─── Given entries ───
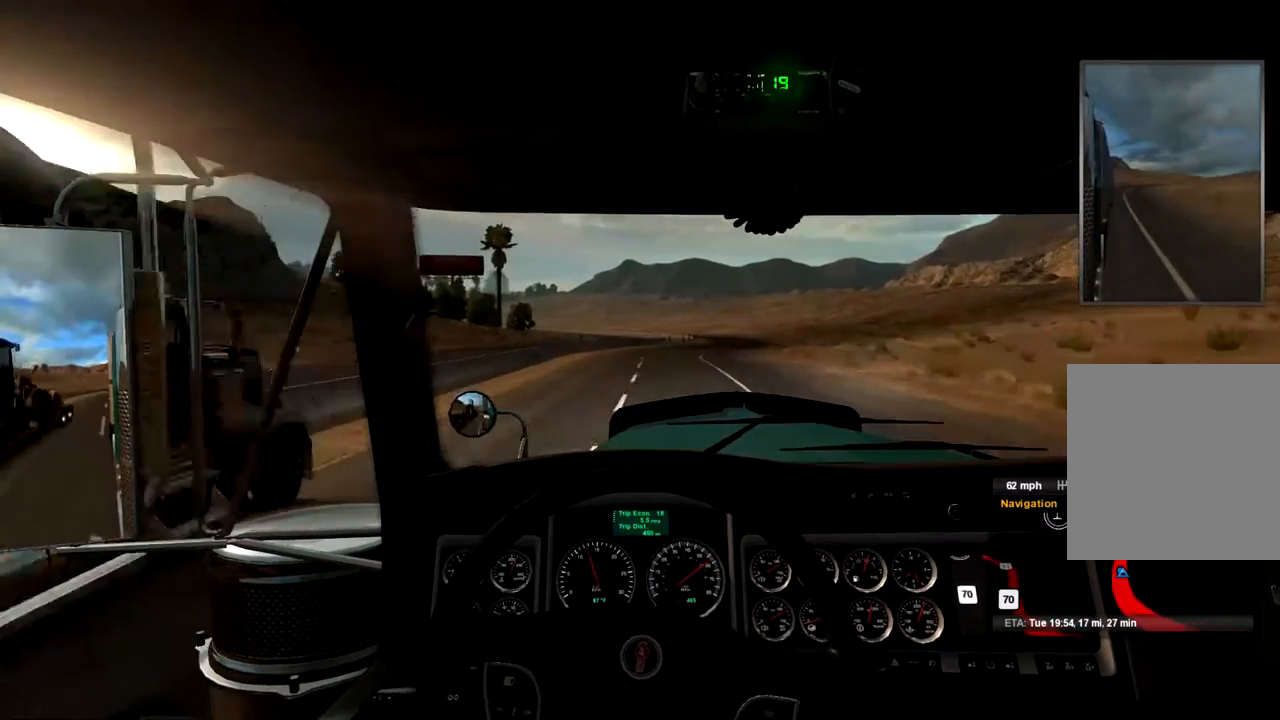
{"buttons": [], "left_stick": "center", "right_stick": "center", "events": [[200, "left_stick", "center"]]}
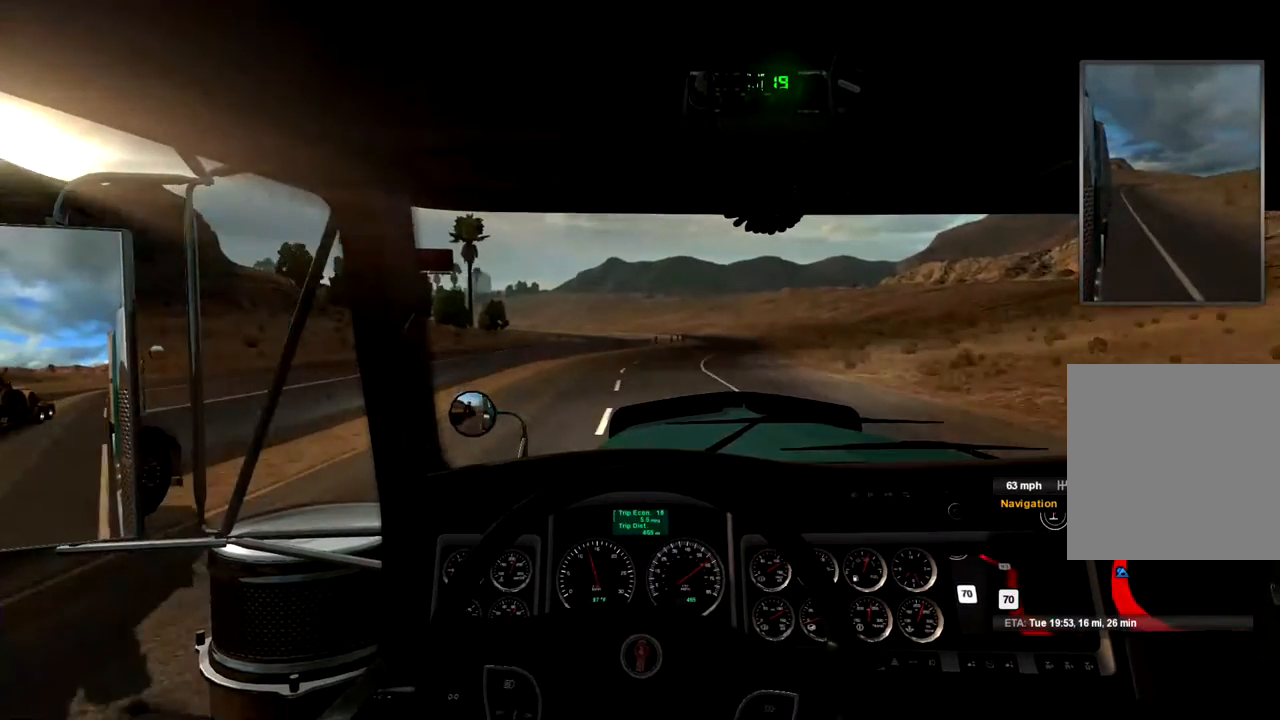
{"buttons": [], "left_stick": "right", "right_stick": "center", "events": [[400, "left_stick", "right"]]}
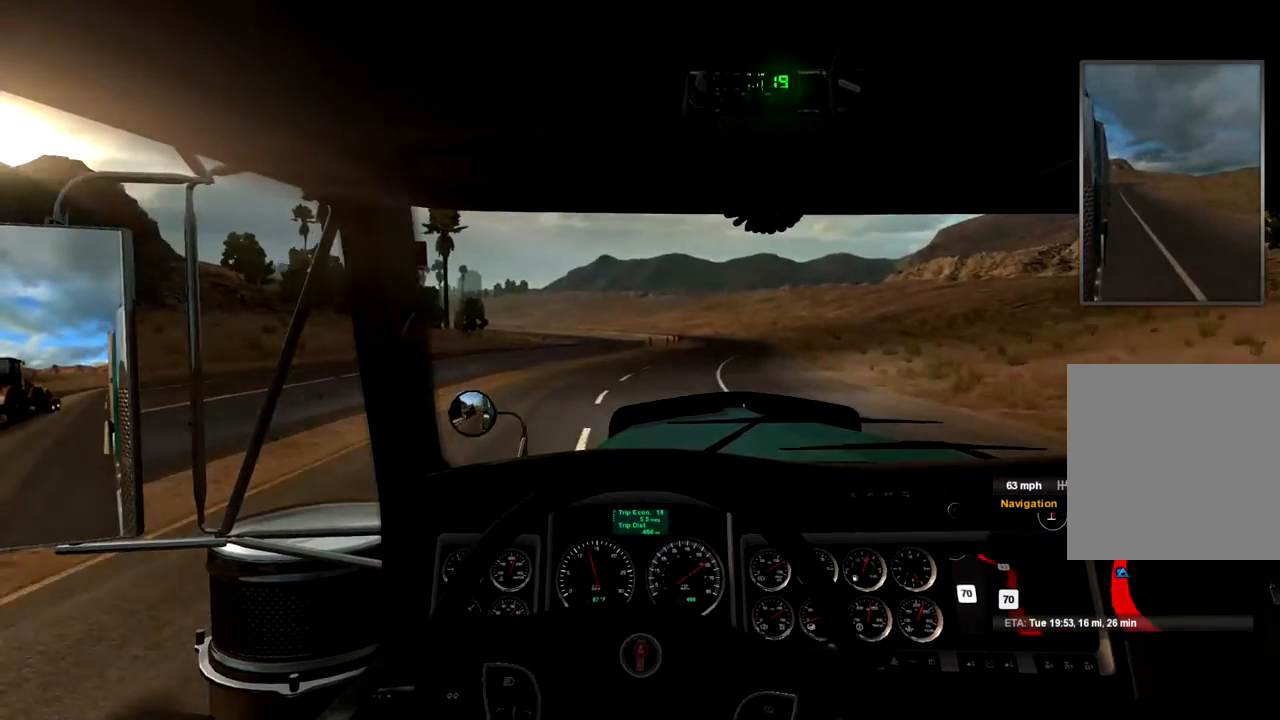
{"buttons": [], "left_stick": "right", "right_stick": "center", "events": [[133, "left_stick", "center"], [300, "left_stick", "right"]]}
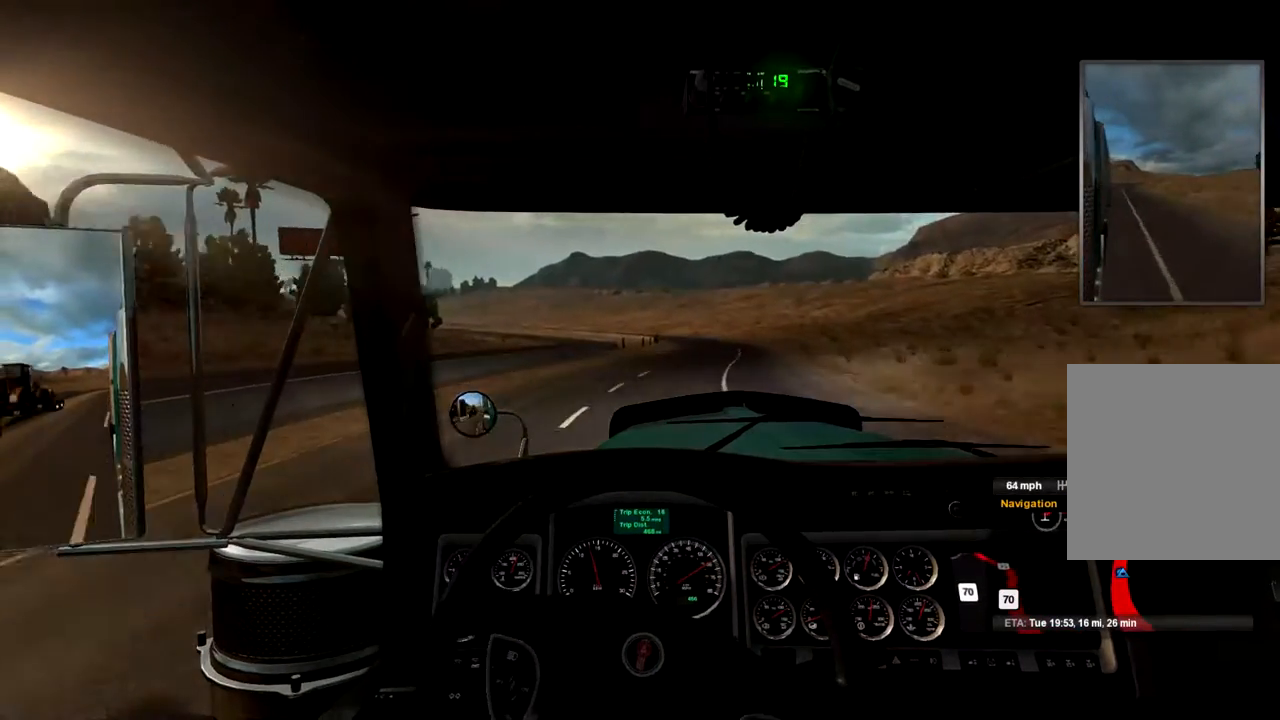
{"buttons": [], "left_stick": "right", "right_stick": "center", "events": [[200, "left_stick", "center"], [367, "left_stick", "right"]]}
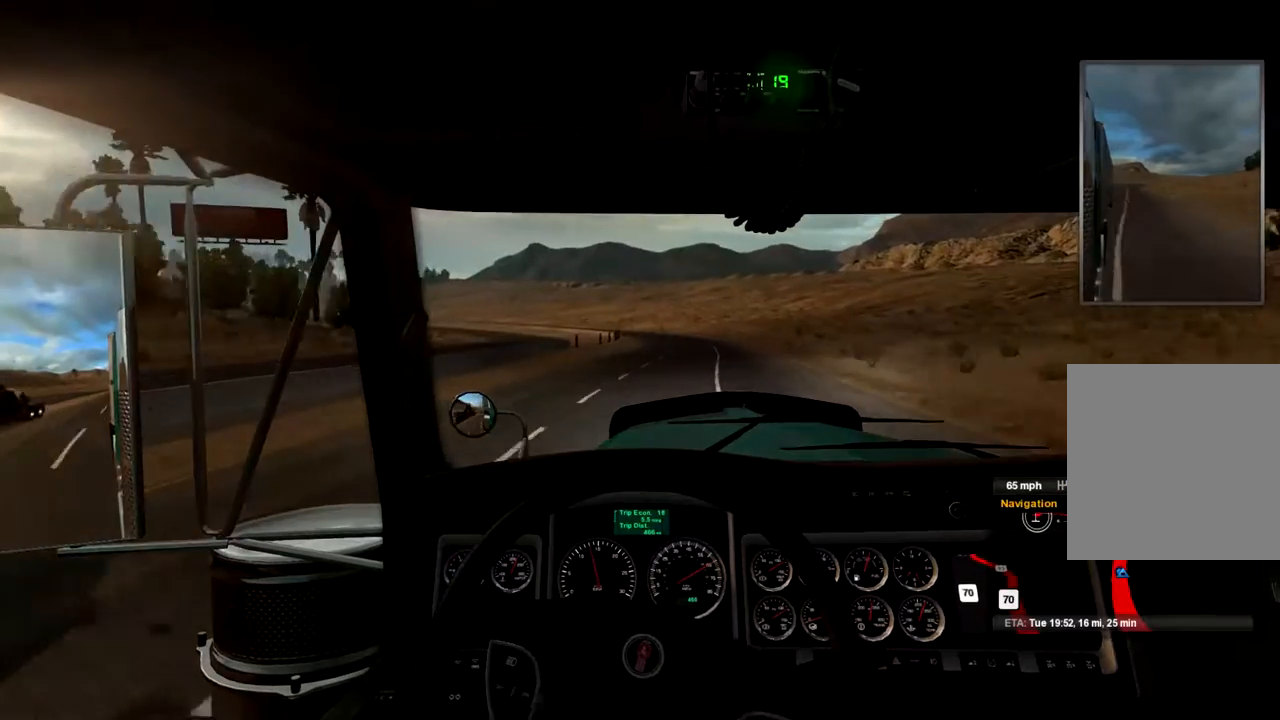
{"buttons": [], "left_stick": "right", "right_stick": "center", "events": [[67, "left_stick", "center"], [467, "left_stick", "right"]]}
───
Exercise instructions: Excluding pictures, print all lines above exactly.

Answer to this problem:
{"buttons": [], "left_stick": "center", "right_stick": "center", "events": [[200, "left_stick", "center"]]}
{"buttons": [], "left_stick": "right", "right_stick": "center", "events": [[400, "left_stick", "right"]]}
{"buttons": [], "left_stick": "right", "right_stick": "center", "events": [[133, "left_stick", "center"], [300, "left_stick", "right"]]}
{"buttons": [], "left_stick": "right", "right_stick": "center", "events": [[200, "left_stick", "center"], [367, "left_stick", "right"]]}
{"buttons": [], "left_stick": "right", "right_stick": "center", "events": [[67, "left_stick", "center"], [467, "left_stick", "right"]]}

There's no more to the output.